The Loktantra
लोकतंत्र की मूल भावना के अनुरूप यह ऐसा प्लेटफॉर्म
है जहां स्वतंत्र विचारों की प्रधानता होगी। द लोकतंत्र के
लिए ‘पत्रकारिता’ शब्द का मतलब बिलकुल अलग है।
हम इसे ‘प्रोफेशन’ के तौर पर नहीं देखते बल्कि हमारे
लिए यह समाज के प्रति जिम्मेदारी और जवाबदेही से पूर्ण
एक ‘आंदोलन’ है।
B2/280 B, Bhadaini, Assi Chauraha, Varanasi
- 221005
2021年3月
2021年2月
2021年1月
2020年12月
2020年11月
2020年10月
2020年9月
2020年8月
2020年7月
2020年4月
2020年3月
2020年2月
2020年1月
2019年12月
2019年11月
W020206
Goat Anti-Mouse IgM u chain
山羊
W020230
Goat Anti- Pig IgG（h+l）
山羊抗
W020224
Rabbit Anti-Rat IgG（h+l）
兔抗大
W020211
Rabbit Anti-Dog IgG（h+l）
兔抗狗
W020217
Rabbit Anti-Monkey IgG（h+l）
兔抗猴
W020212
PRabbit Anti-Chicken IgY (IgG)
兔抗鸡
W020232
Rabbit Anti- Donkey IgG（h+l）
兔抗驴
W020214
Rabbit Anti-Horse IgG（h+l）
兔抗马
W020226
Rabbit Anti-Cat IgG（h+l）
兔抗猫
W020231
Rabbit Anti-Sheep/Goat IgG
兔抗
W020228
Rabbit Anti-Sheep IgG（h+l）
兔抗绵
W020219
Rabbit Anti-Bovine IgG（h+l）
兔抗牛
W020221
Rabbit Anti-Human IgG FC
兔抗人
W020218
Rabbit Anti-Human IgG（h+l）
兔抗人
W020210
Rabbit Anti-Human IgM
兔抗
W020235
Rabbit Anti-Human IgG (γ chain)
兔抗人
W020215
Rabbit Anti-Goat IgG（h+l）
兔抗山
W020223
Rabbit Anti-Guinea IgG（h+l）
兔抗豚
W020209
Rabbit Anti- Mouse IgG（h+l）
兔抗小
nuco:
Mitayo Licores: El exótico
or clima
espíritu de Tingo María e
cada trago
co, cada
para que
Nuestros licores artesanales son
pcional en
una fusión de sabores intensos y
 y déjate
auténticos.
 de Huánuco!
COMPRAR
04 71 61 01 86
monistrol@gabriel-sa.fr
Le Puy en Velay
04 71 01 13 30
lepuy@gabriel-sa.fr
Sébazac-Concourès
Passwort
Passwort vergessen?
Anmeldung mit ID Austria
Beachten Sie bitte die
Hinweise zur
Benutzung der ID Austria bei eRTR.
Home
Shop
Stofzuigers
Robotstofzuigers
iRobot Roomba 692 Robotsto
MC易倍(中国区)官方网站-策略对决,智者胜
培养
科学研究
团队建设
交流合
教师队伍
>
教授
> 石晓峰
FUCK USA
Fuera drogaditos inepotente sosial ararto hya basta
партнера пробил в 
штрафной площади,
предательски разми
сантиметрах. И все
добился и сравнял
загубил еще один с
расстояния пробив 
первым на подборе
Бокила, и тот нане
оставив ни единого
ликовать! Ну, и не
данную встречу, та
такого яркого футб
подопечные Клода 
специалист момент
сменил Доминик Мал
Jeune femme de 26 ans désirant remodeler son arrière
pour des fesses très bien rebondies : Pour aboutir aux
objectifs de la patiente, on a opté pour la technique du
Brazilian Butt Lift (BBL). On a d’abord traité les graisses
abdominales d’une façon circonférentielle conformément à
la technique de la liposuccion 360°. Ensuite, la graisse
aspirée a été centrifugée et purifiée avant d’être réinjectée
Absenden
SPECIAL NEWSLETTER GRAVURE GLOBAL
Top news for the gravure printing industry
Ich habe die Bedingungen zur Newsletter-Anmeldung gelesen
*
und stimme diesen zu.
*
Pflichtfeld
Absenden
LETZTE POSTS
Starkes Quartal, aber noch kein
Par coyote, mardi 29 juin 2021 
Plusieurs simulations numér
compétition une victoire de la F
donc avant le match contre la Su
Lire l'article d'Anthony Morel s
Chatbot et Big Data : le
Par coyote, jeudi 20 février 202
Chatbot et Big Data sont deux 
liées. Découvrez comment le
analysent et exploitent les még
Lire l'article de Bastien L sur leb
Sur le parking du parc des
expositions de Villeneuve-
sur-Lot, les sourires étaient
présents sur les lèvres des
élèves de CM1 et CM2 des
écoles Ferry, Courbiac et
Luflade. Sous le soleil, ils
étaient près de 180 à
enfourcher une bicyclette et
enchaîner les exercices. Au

* [What you are asked to do]: Copy out every line of text from all of the items above, keeping each character, space and line break unchanged.

* [Solution below]:
The Loktantra
लोकतंत्र की मूल भावना के अनुरूप यह ऐसा प्लेटफॉर्म
है जहां स्वतंत्र विचारों की प्रधानता होगी। द लोकतंत्र के
लिए ‘पत्रकारिता’ शब्द का मतलब बिलकुल अलग है।
हम इसे ‘प्रोफेशन’ के तौर पर नहीं देखते बल्कि हमारे
लिए यह समाज के प्रति जिम्मेदारी और जवाबदेही से पूर्ण
एक ‘आंदोलन’ है।
B2/280 B, Bhadaini, Assi Chauraha, Varanasi
- 221005
2021年3月
2021年2月
2021年1月
2020年12月
2020年11月
2020年10月
2020年9月
2020年8月
2020年7月
2020年4月
2020年3月
2020年2月
2020年1月
2019年12月
2019年11月
W020206
Goat Anti-Mouse IgM u chain
山羊
W020230
Goat Anti- Pig IgG（h+l）
山羊抗
W020224
Rabbit Anti-Rat IgG（h+l）
兔抗大
W020211
Rabbit Anti-Dog IgG（h+l）
兔抗狗
W020217
Rabbit Anti-Monkey IgG（h+l）
兔抗猴
W020212
PRabbit Anti-Chicken IgY (IgG)
兔抗鸡
W020232
Rabbit Anti- Donkey IgG（h+l）
兔抗驴
W020214
Rabbit Anti-Horse IgG（h+l）
兔抗马
W020226
Rabbit Anti-Cat IgG（h+l）
兔抗猫
W020231
Rabbit Anti-Sheep/Goat IgG
兔抗
W020228
Rabbit Anti-Sheep IgG（h+l）
兔抗绵
W020219
Rabbit Anti-Bovine IgG（h+l）
兔抗牛
W020221
Rabbit Anti-Human IgG FC
兔抗人
W020218
Rabbit Anti-Human IgG（h+l）
兔抗人
W020210
Rabbit Anti-Human IgM
兔抗
W020235
Rabbit Anti-Human IgG (γ chain)
兔抗人
W020215
Rabbit Anti-Goat IgG（h+l）
兔抗山
W020223
Rabbit Anti-Guinea IgG（h+l）
兔抗豚
W020209
Rabbit Anti- Mouse IgG（h+l）
兔抗小
nuco:
Mitayo Licores: El exótico
or clima
espíritu de Tingo María e
cada trago
co, cada
para que
Nuestros licores artesanales son
pcional en
una fusión de sabores intensos y
 y déjate
auténticos.
 de Huánuco!
COMPRAR
04 71 61 01 86
monistrol@gabriel-sa.fr
Le Puy en Velay
04 71 01 13 30
lepuy@gabriel-sa.fr
Sébazac-Concourès
Passwort
Passwort vergessen?
Anmeldung mit ID Austria
Beachten Sie bitte die
Hinweise zur
Benutzung der ID Austria bei eRTR.
Home
Shop
Stofzuigers
Robotstofzuigers
iRobot Roomba 692 Robotsto
MC易倍(中国区)官方网站-策略对决,智者胜
培养
科学研究
团队建设
交流合
教师队伍
>
教授
> 石晓峰
FUCK USA
Fuera drogaditos inepotente sosial ararto hya basta
партнера пробил в 
штрафной площади,
предательски разми
сантиметрах. И все
добился и сравнял
загубил еще один с
расстояния пробив 
первым на подборе
Бокила, и тот нане
оставив ни единого
ликовать! Ну, и не
данную встречу, та
такого яркого футб
подопечные Клода 
специалист момент
сменил Доминик Мал
Jeune femme de 26 ans désirant remodeler son arrière
pour des fesses très bien rebondies : Pour aboutir aux
objectifs de la patiente, on a opté pour la technique du
Brazilian Butt Lift (BBL). On a d’abord traité les graisses
abdominales d’une façon circonférentielle conformément à
la technique de la liposuccion 360°. Ensuite, la graisse
aspirée a été centrifugée et purifiée avant d’être réinjectée
Absenden
SPECIAL NEWSLETTER GRAVURE GLOBAL
Top news for the gravure printing industry
Ich habe die Bedingungen zur Newsletter-Anmeldung gelesen
*
und stimme diesen zu.
*
Pflichtfeld
Absenden
LETZTE POSTS
Starkes Quartal, aber noch kein
Par coyote, mardi 29 juin 2021 
Plusieurs simulations numér
compétition une victoire de la F
donc avant le match contre la Su
Lire l'article d'Anthony Morel s
Chatbot et Big Data : le
Par coyote, jeudi 20 février 202
Chatbot et Big Data sont deux 
liées. Découvrez comment le
analysent et exploitent les még
Lire l'article de Bastien L sur leb
Sur le parking du parc des
expositions de Villeneuve-
sur-Lot, les sourires étaient
présents sur les lèvres des
élèves de CM1 et CM2 des
écoles Ferry, Courbiac et
Luflade. Sous le soleil, ils
étaient près de 180 à
enfourcher une bicyclette et
enchaîner les exercices. Au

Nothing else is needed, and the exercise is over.